-- JOB --
Extract, without changing anything, every line from the very start of the entries through the line that contains "state / province: Potosi", including that line.

--- begin LISTED RECORDS ---

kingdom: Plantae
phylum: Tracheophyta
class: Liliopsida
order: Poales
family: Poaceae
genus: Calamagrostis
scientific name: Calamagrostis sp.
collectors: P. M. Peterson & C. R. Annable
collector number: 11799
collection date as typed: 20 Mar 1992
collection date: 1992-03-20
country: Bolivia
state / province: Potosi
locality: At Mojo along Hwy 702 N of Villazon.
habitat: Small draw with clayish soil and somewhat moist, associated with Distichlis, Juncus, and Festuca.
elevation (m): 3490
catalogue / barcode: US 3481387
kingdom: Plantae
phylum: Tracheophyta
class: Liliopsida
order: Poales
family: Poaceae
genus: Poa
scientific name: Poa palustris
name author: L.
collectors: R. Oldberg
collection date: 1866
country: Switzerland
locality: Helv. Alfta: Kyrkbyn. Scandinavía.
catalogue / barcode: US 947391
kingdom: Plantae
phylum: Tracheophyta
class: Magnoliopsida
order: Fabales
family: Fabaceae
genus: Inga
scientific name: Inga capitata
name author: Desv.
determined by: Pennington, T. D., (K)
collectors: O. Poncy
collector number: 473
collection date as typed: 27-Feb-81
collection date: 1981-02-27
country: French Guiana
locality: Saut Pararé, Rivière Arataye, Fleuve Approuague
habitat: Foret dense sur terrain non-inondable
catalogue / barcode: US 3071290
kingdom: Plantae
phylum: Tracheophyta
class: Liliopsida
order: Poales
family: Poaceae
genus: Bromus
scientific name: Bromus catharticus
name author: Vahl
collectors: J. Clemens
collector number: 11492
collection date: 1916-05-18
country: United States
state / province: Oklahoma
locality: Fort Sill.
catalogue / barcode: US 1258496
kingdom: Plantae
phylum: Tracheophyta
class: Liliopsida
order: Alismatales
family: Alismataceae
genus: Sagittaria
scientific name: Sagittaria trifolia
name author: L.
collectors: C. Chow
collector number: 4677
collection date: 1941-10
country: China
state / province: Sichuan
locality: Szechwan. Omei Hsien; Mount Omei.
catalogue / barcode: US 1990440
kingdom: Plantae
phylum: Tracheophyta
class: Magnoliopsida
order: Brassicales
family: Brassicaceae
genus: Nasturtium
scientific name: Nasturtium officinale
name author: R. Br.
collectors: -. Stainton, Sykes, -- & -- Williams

--- end LISTED RECORDS ---

-- OUTPUT --
kingdom: Plantae
phylum: Tracheophyta
class: Liliopsida
order: Poales
family: Poaceae
genus: Calamagrostis
scientific name: Calamagrostis sp.
collectors: P. M. Peterson & C. R. Annable
collector number: 11799
collection date as typed: 20 Mar 1992
collection date: 1992-03-20
country: Bolivia
state / province: Potosi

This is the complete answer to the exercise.